RADIATION THERAPY ONCOLOGY GROUP RTOG BR-0023
A PHASE II TRIAL OF ACCELERATED RADIOTHERAPY USING WEEKLY STEREOTACTIC CONFORMAL BOOSTS FOR SUPRATENTORIAL GLIOBLASTOMA MULTIFORME

TREATMENT:

External Beam (EBXRT): 50 Gy in 25 daily fractions of 2 Gy to preoperative contrast-enhancing lesion plus surrounding edema plus a 2 cm margin. No EBXRT will be given on the four SRT treatment days.

Stereotactic Radiotherapy (SRT) Boost: 4 treatments of 5 or 7 Gy, once per week during weeks 3-6. Patients will not receive EBXRT on the SRT treatment days.

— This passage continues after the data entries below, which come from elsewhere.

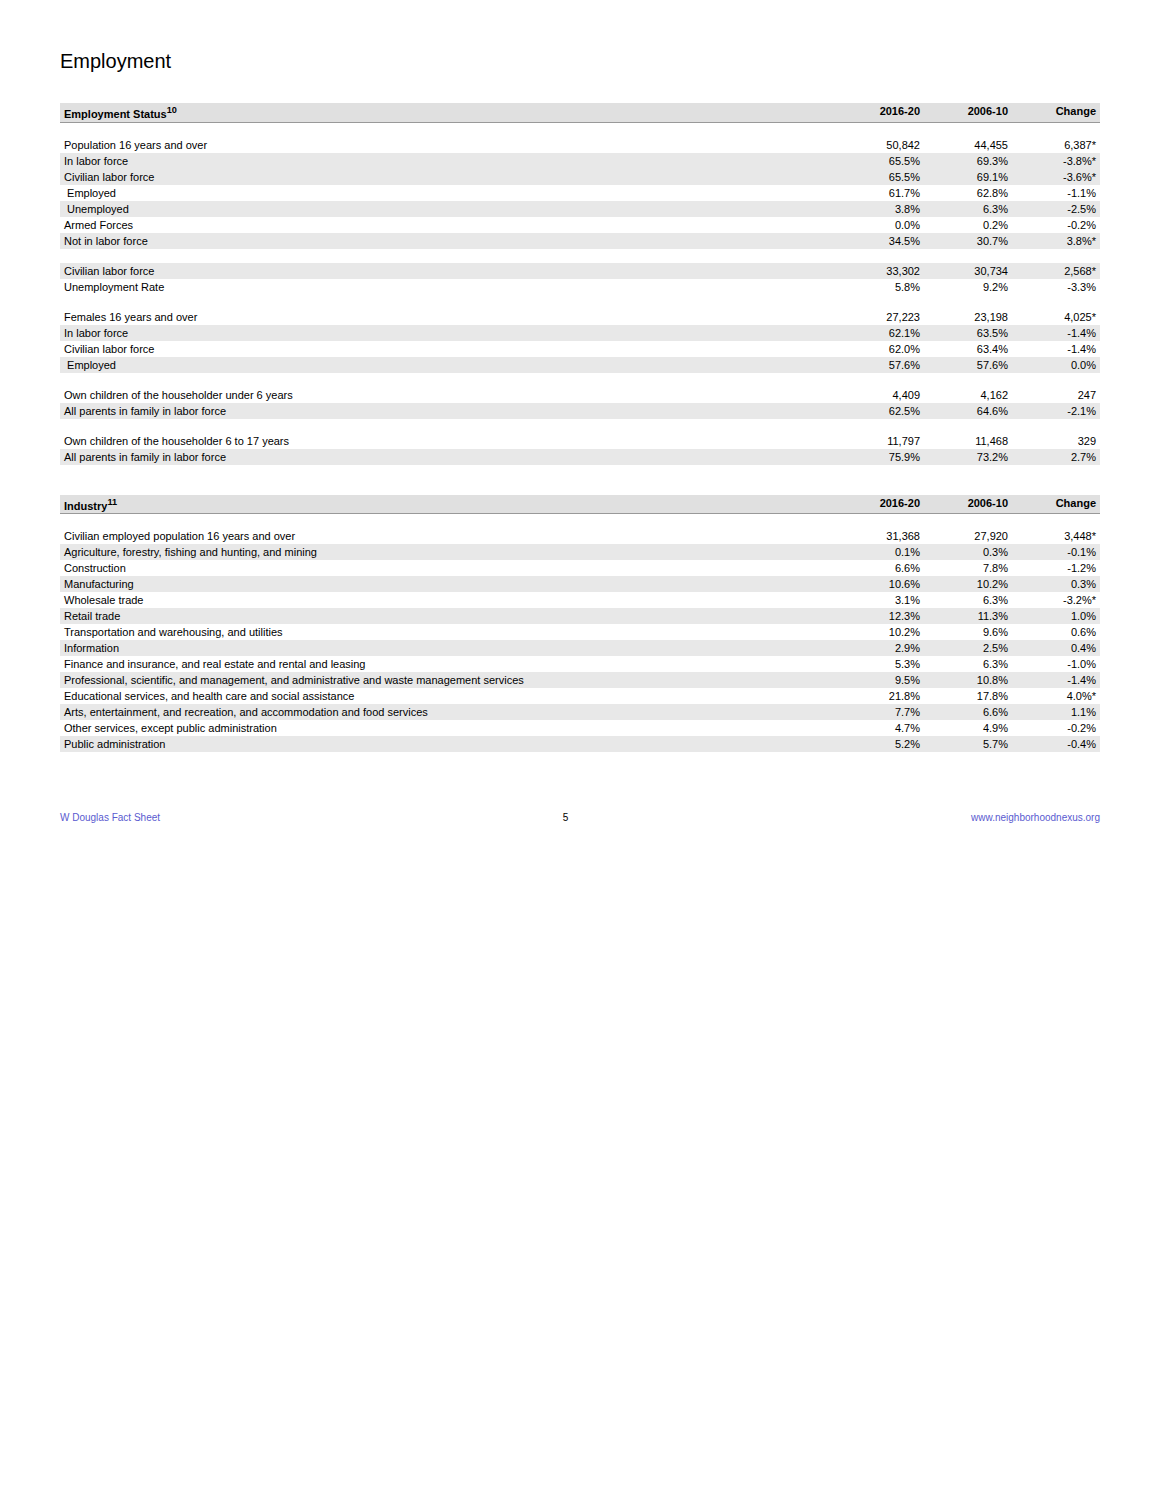Employment
| Employment Status 10 | 2016-20 | 2006-10 | Change |
| --- | --- | --- | --- |
| Population 16 years and over | 50,842 | 44,455 | 6,387* |
| In labor force | 65.5% | 69.3% | -3.8%* |
| Civilian labor force | 65.5% | 69.1% | -3.6%* |
| Employed | 61.7% | 62.8% | -1.1% |
| Unemployed | 3.8% | 6.3% | -2.5% |
| Armed Forces | 0.0% | 0.2% | -0.2% |
| Not in labor force | 34.5% | 30.7% | 3.8%* |
| Civilian labor force | 33,302 | 30,734 | 2,568* |
| Unemployment Rate | 5.8% | 9.2% | -3.3% |
| Females 16 years and over | 27,223 | 23,198 | 4,025* |
| In labor force | 62.1% | 63.5% | -1.4% |
| Civilian labor force | 62.0% | 63.4% | -1.4% |
| Employed | 57.6% | 57.6% | 0.0% |
| Own children of the householder under 6 years | 4,409 | 4,162 | 247 |
| All parents in family in labor force | 62.5% | 64.6% | -2.1% |
| Own children of the householder 6 to 17 years | 11,797 | 11,468 | 329 |
| All parents in family in labor force | 75.9% | 73.2% | 2.7% |
| Industry 11 | 2016-20 | 2006-10 | Change |
| --- | --- | --- | --- |
| Civilian employed population 16 years and over | 31,368 | 27,920 | 3,448* |
| Agriculture, forestry, fishing and hunting, and mining | 0.1% | 0.3% | -0.1% |
| Construction | 6.6% | 7.8% | -1.2% |
| Manufacturing | 10.6% | 10.2% | 0.3% |
| Wholesale trade | 3.1% | 6.3% | -3.2%* |
| Retail trade | 12.3% | 11.3% | 1.0% |
| Transportation and warehousing, and utilities | 10.2% | 9.6% | 0.6% |
| Information | 2.9% | 2.5% | 0.4% |
| Finance and insurance, and real estate and rental and leasing | 5.3% | 6.3% | -1.0% |
| Professional, scientific, and management, and administrative and waste management services | 9.5% | 10.8% | -1.4% |
| Educational services, and health care and social assistance | 21.8% | 17.8% | 4.0%* |
| Arts, entertainment, and recreation, and accommodation and food services | 7.7% | 6.6% | 1.1% |
| Other services, except public administration | 4.7% | 4.9% | -0.2% |
| Public administration | 5.2% | 5.7% | -0.4% |
W Douglas Fact Sheet 5 www.neighborhoodnexus.org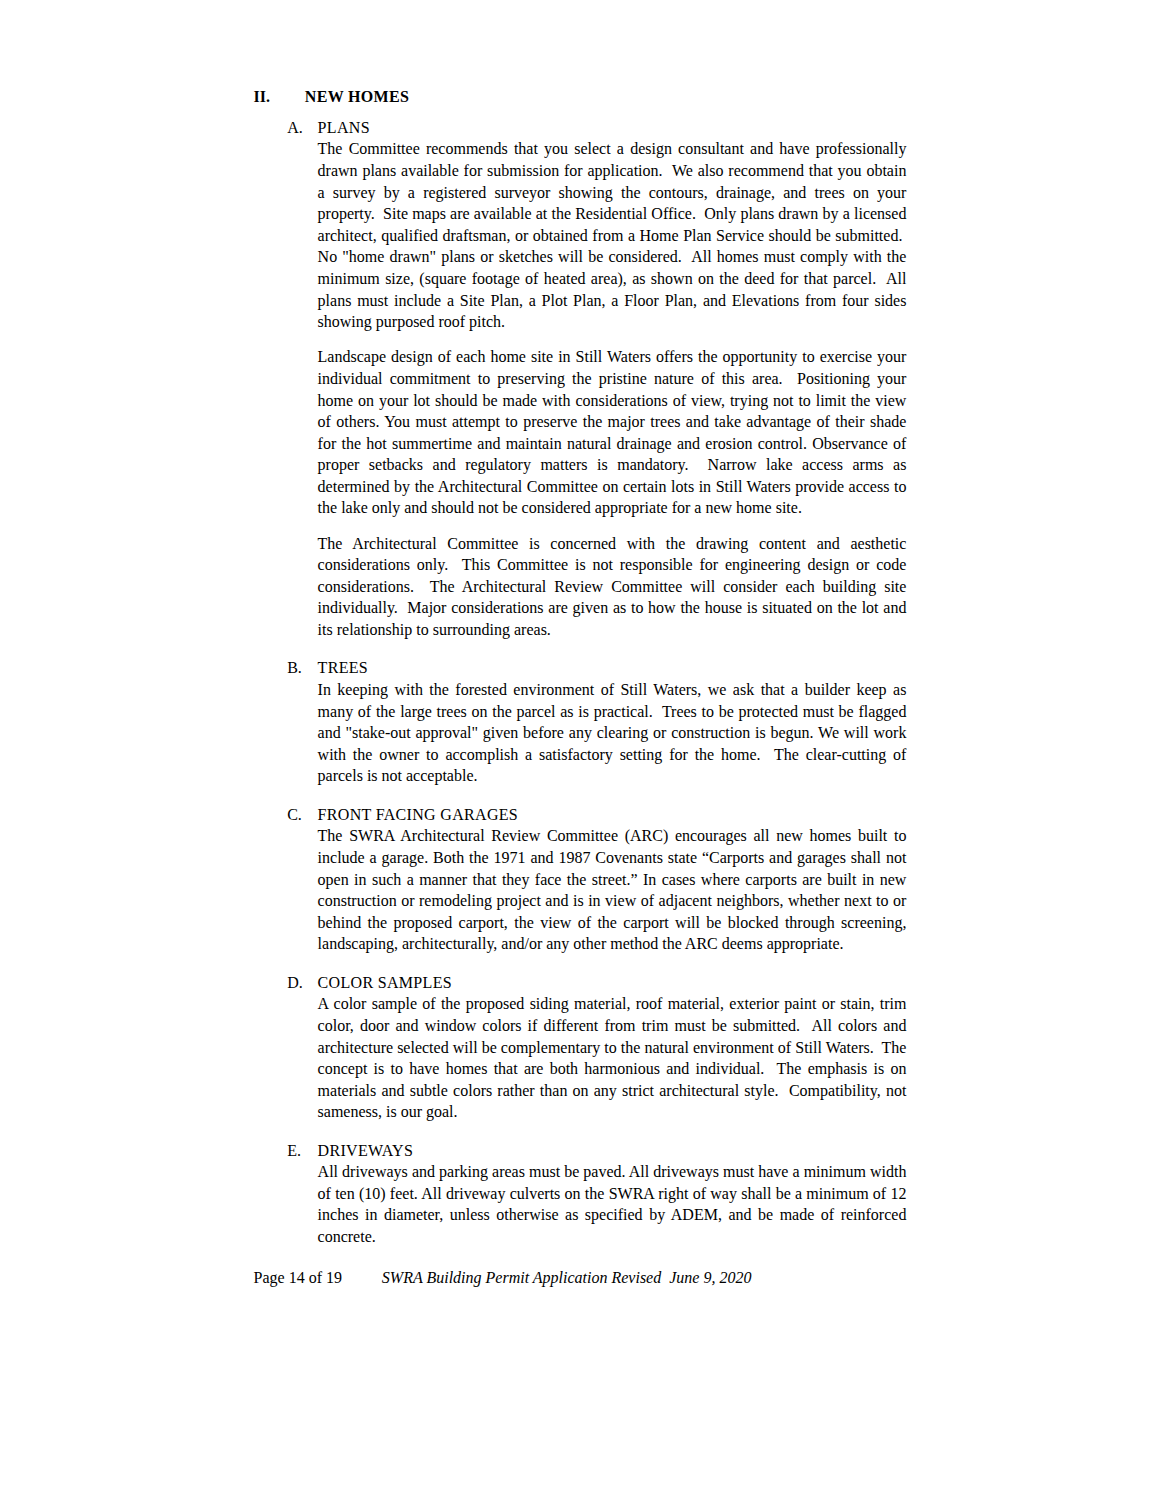II. NEW HOMES
A. PLANS
The Committee recommends that you select a design consultant and have professionally drawn plans available for submission for application. We also recommend that you obtain a survey by a registered surveyor showing the contours, drainage, and trees on your property. Site maps are available at the Residential Office. Only plans drawn by a licensed architect, qualified draftsman, or obtained from a Home Plan Service should be submitted. No "home drawn" plans or sketches will be considered. All homes must comply with the minimum size, (square footage of heated area), as shown on the deed for that parcel. All plans must include a Site Plan, a Plot Plan, a Floor Plan, and Elevations from four sides showing purposed roof pitch.
Landscape design of each home site in Still Waters offers the opportunity to exercise your individual commitment to preserving the pristine nature of this area. Positioning your home on your lot should be made with considerations of view, trying not to limit the view of others. You must attempt to preserve the major trees and take advantage of their shade for the hot summertime and maintain natural drainage and erosion control. Observance of proper setbacks and regulatory matters is mandatory. Narrow lake access arms as determined by the Architectural Committee on certain lots in Still Waters provide access to the lake only and should not be considered appropriate for a new home site.
The Architectural Committee is concerned with the drawing content and aesthetic considerations only. This Committee is not responsible for engineering design or code considerations. The Architectural Review Committee will consider each building site individually. Major considerations are given as to how the house is situated on the lot and its relationship to surrounding areas.
B. TREES
In keeping with the forested environment of Still Waters, we ask that a builder keep as many of the large trees on the parcel as is practical. Trees to be protected must be flagged and "stake-out approval" given before any clearing or construction is begun. We will work with the owner to accomplish a satisfactory setting for the home. The clear-cutting of parcels is not acceptable.
C. FRONT FACING GARAGES
The SWRA Architectural Review Committee (ARC) encourages all new homes built to include a garage. Both the 1971 and 1987 Covenants state “Carports and garages shall not open in such a manner that they face the street.” In cases where carports are built in new construction or remodeling project and is in view of adjacent neighbors, whether next to or behind the proposed carport, the view of the carport will be blocked through screening, landscaping, architecturally, and/or any other method the ARC deems appropriate.
D. COLOR SAMPLES
A color sample of the proposed siding material, roof material, exterior paint or stain, trim color, door and window colors if different from trim must be submitted. All colors and architecture selected will be complementary to the natural environment of Still Waters. The concept is to have homes that are both harmonious and individual. The emphasis is on materials and subtle colors rather than on any strict architectural style. Compatibility, not sameness, is our goal.
E. DRIVEWAYS
All driveways and parking areas must be paved. All driveways must have a minimum width of ten (10) feet. All driveway culverts on the SWRA right of way shall be a minimum of 12 inches in diameter, unless otherwise as specified by ADEM, and be made of reinforced concrete.
Page 14 of 19 SWRA Building Permit Application Revised June 9, 2020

GTV = Postoperative residual enhancing lesion (including resection cavity)
PTV = GTV + 5 mm
Dose: Maximum PTV Diameter Dose Per Fraction
< 40 mm 7 Gy
> 40 mm 5 Gy

BCNU: 80 mg/m2 i.v. for 3 days, beginning within one month after the completion of RT then q 8 weeks for a total of 6 cycles

6.0 RADIATION THERAPY

6.1 Standard Radiotherapy (EBXRT)

6.1.1 Dose

One treatment of 2 Gy will be given Monday through Friday except on the four SRT treatment days for a total dose of 50 Gy. All portals shall be treated during each treatment session.

6.1.2 Treatment Factors

Treatment shall be delivered with megavoltage machines of energy ranging from 4-10 MV photons. Selection of appropriate photon energy(ies) should be based on optimizing the RT dose distribution within the target volume and minimizing dose to non-target normal tissue. Photon energies > 10 MV should be used only in dual energy beam arrangements using at least one beam with energy < 10 MV. Source skin distance for SSD techniques or source axis distance for SAD techniques must be at least 80 cm. Electron, particle or implant boost is not permissible.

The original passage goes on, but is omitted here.